Ce conflit de compétence s’est prolongé sur le terrain parlementaire, bloquant l’élection des assemblées insulaires. Le scrutin, qui devait avoir lieu en octobre 2002, a déjà été retardé d’un an et ne pourra certainement pas se tenir avant 2004. Alors que le président Azali compte s’appuyer sur ce vote pour définir une fois pour toutes les prérogatives des uns et des autres, ses adversaires réclament des négociations préalables.
La communauté internationale commence à manifester certains signes de lassitude. Après l’Organisation internationale de la Francophonie (OIF), qui a soutenu à bout de bras le dialogue intercomorien, l’Union africaine est à son tour montée au créneau pour favoriser l’ouverture de négociations entre les autorités insulaires et fédérales. Le 16 août, un accord a été esquissé, à Pretoria, sur « la distribution des revenus douaniers, les arrangements de sécurité et les budgets 2003 et 2004 ». Les médiateurs comptent maintenant sur la dynamique enclenchée en Afrique du Sud pour faire aboutir le dossier des législatives.
Pour sa part, le chef de l’État regrette les atermoiements de ses compatriotes autant que la frilosité des partenaires extérieurs. « Certains bailleurs de fonds, comme l’Union européenne, nous demandent toujours plus. Et je ne comprends pas ce qui pousse les institutions internationales à se montrer plus exigeantes avec nous qu’avec d’autres. On ne peut quand même pas négliger ce qui a été fait ! Nous avons rétabli la liberté de circulation des personnes et des biens dans l’archipel, l’inflation est sous contrôle, et notre croissance économique devrait atteindre 3,5 % cette année. Il ne reste plus qu’à parachever ce processus en organisant les législatives. »

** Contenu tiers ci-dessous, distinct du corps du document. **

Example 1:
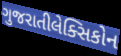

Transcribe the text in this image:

ગુજરાતીલેક્સિકોન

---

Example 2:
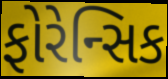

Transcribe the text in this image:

ફોરેન્સિક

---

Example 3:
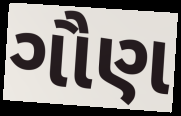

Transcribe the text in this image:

ગૌણ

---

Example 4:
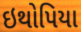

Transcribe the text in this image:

ઇથોપિયા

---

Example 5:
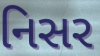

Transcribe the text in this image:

નિસર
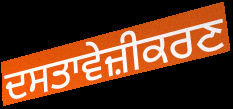
ਦਸਤਾਵੇਜ਼ੀਕਰਣ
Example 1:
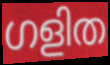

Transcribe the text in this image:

ഗളിത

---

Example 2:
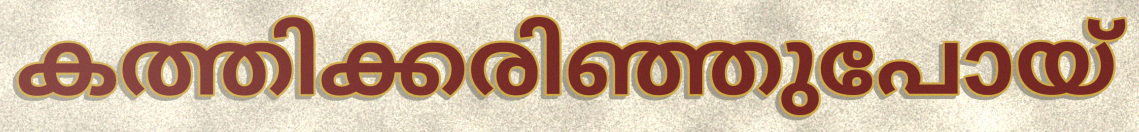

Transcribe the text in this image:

കത്തിക്കരിഞ്ഞുപോയ്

L’édifice institutionnel restant aujourd’hui fort bancal, Azali peut considérer que l’Histoire lui a donné raison. En février 2002, alors qu’il venait de démissionner de la présidence de la République pour pouvoir être de nouveau candidat, cet officier supérieur (il a été formé à l’Académie royale du Maroc) davantage versé dans la lecture des cartes d’état-major que dans le droit constitutionnel soulignait déjà les imperfections du nouveau Texte fondamental, qu’il jugeait « nécessaire, mais pas idéal ».

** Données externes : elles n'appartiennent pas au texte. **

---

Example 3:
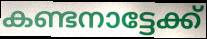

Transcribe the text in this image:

കണ്ടനാട്ടേക്ക്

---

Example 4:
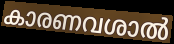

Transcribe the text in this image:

കാരണവശാൽ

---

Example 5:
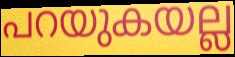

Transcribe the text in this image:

പറയുകയല്ല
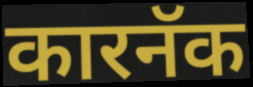
कारनॅक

Dix-huit mois plus tard, il tente vaille que vaille de respecter une feuille de route qu’il savait faussée d’avance. Dans le meilleur des cas, la normalisation de la vie politique comorienne ne devrait pas intervenir avant l’an prochain. Ce qui signifie qu’Azali, qui sera à mi-mandat en 2004, n’aura dirigé le pays que d’une manière « transitoire ». « Cela ne me dérange pas d’avoir eu à essuyer les plâtres, commente-t-il. Je me considère comme un sapeur-pompier. Il m’incombe de faire en sorte que celui qui viendra après moi trouve une situation saine. Ayant moi-même créé cette situation, je me dois de la conduire à son terme. De toute façon, la Constitution m’empêche de briguer une nouvelle fois la présidence… »

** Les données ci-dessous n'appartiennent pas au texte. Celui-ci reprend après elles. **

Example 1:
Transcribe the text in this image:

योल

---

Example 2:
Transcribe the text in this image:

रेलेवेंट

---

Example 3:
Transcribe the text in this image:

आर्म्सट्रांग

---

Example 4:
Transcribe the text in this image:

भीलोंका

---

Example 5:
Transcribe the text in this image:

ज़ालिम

L’intéressé n’imagine pas pour autant prendre sa retraite à 47 ans, âge qu’il atteindra à la fin de son mandat, en 2006. Ni même réintégrer une caserne, « ce qui ne serait souhaitable ni pour mon successeur ni pour ma propre sécurité ». C’est donc dans le civil qu’il compte se reconvertir, même si, avoue-t-il, il n’a pas encore vraiment réfléchi à son avenir. Quoi qu’il advienne, ce colonel devenu président sera encore largement assez jeune pour entreprendre une troisième carrière.